ACTION ITEM.
Every line below that holds the word "response" must be listed.

(Stored data entries)
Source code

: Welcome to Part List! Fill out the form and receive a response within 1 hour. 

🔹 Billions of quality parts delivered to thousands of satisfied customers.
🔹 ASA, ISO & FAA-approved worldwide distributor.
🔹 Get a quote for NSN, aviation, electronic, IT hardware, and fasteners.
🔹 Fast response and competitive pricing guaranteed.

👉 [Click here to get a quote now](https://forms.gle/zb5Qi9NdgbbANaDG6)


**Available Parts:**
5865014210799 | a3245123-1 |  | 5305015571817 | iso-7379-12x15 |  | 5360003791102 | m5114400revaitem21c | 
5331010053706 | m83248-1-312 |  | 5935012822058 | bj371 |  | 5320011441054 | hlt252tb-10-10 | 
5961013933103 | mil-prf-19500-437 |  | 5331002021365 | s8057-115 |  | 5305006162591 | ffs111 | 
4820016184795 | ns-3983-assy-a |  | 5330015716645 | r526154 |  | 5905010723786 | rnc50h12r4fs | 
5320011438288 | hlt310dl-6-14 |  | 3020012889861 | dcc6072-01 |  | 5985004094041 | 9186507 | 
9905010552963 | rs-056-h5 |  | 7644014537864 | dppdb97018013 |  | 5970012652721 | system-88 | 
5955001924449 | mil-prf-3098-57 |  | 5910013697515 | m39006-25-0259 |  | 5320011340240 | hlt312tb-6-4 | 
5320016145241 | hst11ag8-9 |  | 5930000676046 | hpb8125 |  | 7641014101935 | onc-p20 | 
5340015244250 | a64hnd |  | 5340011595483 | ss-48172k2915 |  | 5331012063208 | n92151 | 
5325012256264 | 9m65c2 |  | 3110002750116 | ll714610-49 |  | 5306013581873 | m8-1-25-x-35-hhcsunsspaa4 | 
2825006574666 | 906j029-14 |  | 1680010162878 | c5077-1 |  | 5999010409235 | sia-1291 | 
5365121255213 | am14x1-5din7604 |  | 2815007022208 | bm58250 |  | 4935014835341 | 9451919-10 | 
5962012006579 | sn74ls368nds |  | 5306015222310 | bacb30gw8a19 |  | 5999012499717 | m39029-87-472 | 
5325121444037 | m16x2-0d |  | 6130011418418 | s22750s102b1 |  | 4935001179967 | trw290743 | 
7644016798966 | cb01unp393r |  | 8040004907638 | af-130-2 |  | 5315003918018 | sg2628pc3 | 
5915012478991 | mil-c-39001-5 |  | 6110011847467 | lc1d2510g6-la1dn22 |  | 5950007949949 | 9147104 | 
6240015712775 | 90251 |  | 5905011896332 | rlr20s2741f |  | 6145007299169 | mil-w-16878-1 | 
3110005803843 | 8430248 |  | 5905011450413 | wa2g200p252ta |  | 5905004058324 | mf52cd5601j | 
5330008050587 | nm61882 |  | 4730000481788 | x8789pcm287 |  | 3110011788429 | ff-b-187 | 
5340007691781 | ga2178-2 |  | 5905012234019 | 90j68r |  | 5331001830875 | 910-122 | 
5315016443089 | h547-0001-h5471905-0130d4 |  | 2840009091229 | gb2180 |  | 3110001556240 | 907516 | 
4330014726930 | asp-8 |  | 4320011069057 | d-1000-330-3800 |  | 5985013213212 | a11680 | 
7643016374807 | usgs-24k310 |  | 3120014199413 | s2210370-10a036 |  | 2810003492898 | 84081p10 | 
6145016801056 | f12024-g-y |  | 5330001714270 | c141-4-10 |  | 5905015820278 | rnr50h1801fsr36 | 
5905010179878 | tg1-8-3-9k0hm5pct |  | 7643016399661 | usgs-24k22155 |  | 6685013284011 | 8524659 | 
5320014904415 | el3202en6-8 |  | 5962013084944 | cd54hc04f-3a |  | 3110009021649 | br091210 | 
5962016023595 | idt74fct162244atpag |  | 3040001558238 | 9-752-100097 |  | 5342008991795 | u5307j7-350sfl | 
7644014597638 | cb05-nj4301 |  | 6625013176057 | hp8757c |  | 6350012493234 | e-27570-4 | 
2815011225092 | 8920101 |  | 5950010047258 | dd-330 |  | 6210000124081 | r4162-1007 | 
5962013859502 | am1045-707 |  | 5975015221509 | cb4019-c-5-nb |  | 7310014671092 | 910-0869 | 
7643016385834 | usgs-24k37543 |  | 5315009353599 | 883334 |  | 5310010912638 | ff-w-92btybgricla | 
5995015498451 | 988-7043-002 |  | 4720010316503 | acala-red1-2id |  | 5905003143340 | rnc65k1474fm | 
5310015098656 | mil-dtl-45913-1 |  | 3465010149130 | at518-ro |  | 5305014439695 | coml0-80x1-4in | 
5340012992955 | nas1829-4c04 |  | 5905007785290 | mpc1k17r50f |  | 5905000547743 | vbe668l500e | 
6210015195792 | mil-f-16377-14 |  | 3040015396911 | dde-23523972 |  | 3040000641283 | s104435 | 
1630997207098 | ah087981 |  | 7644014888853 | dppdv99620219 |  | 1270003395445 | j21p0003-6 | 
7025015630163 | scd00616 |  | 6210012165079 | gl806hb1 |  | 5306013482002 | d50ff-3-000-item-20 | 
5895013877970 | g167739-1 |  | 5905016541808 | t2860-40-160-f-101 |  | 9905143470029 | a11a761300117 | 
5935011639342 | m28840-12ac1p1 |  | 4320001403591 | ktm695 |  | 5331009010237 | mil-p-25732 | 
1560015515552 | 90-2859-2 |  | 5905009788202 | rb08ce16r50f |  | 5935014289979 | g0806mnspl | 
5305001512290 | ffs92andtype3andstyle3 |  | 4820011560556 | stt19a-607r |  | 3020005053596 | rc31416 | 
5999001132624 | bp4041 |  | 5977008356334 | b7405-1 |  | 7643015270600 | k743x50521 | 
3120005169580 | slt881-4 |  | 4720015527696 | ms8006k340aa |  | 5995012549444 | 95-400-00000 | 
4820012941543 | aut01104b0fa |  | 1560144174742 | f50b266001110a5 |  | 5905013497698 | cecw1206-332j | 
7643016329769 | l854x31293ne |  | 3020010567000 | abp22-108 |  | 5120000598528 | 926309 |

ANSWER TO THIS EXERCISE.
: Welcome to Part List! Fill out the form and receive a response within 1 hour. 
🔹 Fast response and competitive pricing guaranteed.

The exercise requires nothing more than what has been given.